The weir d thing is, somehow, some way it seems different, the whole let me die thing, when you are at home, as opposed to being in the hospital.  I really really didn’t like saying, “Sure, don’t make her heart start beating again” when we were in the hospital.  

It’s exponentially harder and cuts more to the bone for me to say “let her die” when we are in our home, a home we have had for almost 30 years.  It feels different, in our home it feels more like quitting than it does in a medical setting.

We talked.  It was a lovely day outside so why not talk about dying.  It was like spring, the sun was warm on my face, it was relatively quiet, and the wind wasn’t blowing, so why not visit about how you want to be treated in a near death situation.

Marty is almost always game for the discussion, she never really shies away from confronting her own mortality and she has never, not one time, not one scintilla waivered about what she wants.  She very simply does not want to be restarted, she doesn’t want heroic measure, she doesn’t want tubes down her nose, her throat and in her body, she wants to move on when that moment arrives.

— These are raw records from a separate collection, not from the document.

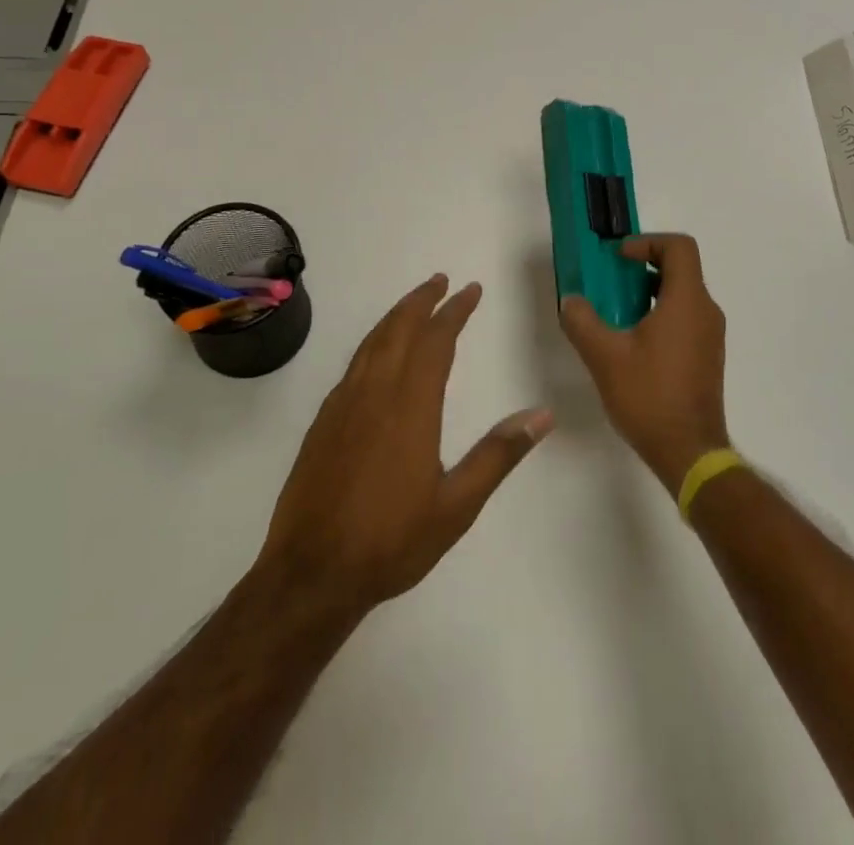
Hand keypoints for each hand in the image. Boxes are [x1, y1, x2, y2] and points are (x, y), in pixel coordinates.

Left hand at [255, 275, 553, 614]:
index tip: (471, 290)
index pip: (436, 342)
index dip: (455, 311)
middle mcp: (375, 393)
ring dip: (395, 316)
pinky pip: (353, 364)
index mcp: (410, 407)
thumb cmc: (391, 541)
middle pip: (399, 330)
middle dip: (422, 301)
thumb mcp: (457, 506)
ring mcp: (343, 405)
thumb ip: (498, 455)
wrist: (311, 574)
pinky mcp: (323, 421)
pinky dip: (373, 343)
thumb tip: (542, 415)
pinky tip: (378, 354)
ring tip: (414, 304)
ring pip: (372, 343)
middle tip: (441, 281)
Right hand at [559, 233, 729, 493]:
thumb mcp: (604, 356)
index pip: (679, 247)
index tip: (619, 259)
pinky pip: (685, 319)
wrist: (689, 453)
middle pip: (681, 268)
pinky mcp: (708, 357)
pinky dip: (660, 315)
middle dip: (643, 267)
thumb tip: (571, 301)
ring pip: (682, 295)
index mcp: (687, 301)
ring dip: (650, 293)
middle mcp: (706, 311)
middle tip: (610, 282)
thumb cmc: (649, 397)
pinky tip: (633, 343)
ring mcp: (711, 336)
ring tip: (616, 313)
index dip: (648, 242)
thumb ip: (582, 321)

I know, without a doubt, without any equivocation what Marty’s wishes are about all of this.  The question has never been knowing, the question has and always will be my own courage to step back and let her go.  I can talk about it, I can talk a really strong game, I can say, “Sure, you bet, whatever you want.”  

Can I do it, can I let go, can I be strong enough, can I be certain enough, can I be resolved enough to be what Marty wants me to be?  The truth is, I don’t know, everything is a theory until you are confronted with real life.

I don’t know about this whole dying thing.  I know people who are convinced that there is more existence after life.  I don’t know if I’m there, I envy that certainty.   I wish death didn’t seem so dark to me, but it does and I don’t know if I can simply watch my passion pass on without fighting one more time, I simply don’t know.

What does make me feel better is what Marty told my some years ago  in one of our many conversations about living and dying.   I asked Marty if she was afraid of dying, if she worried about it at all.  She said of course she worries about it, and then she looked me straight in the eye, broken brain and all and said, “But really, I think that dying is just another way of being.”

That makes her feel better, and guess what; I’m going to go with her on this.  

I hate the conversation a lot more than she does.  She knows, and I know this is talk that needs to happen.  You should do it too.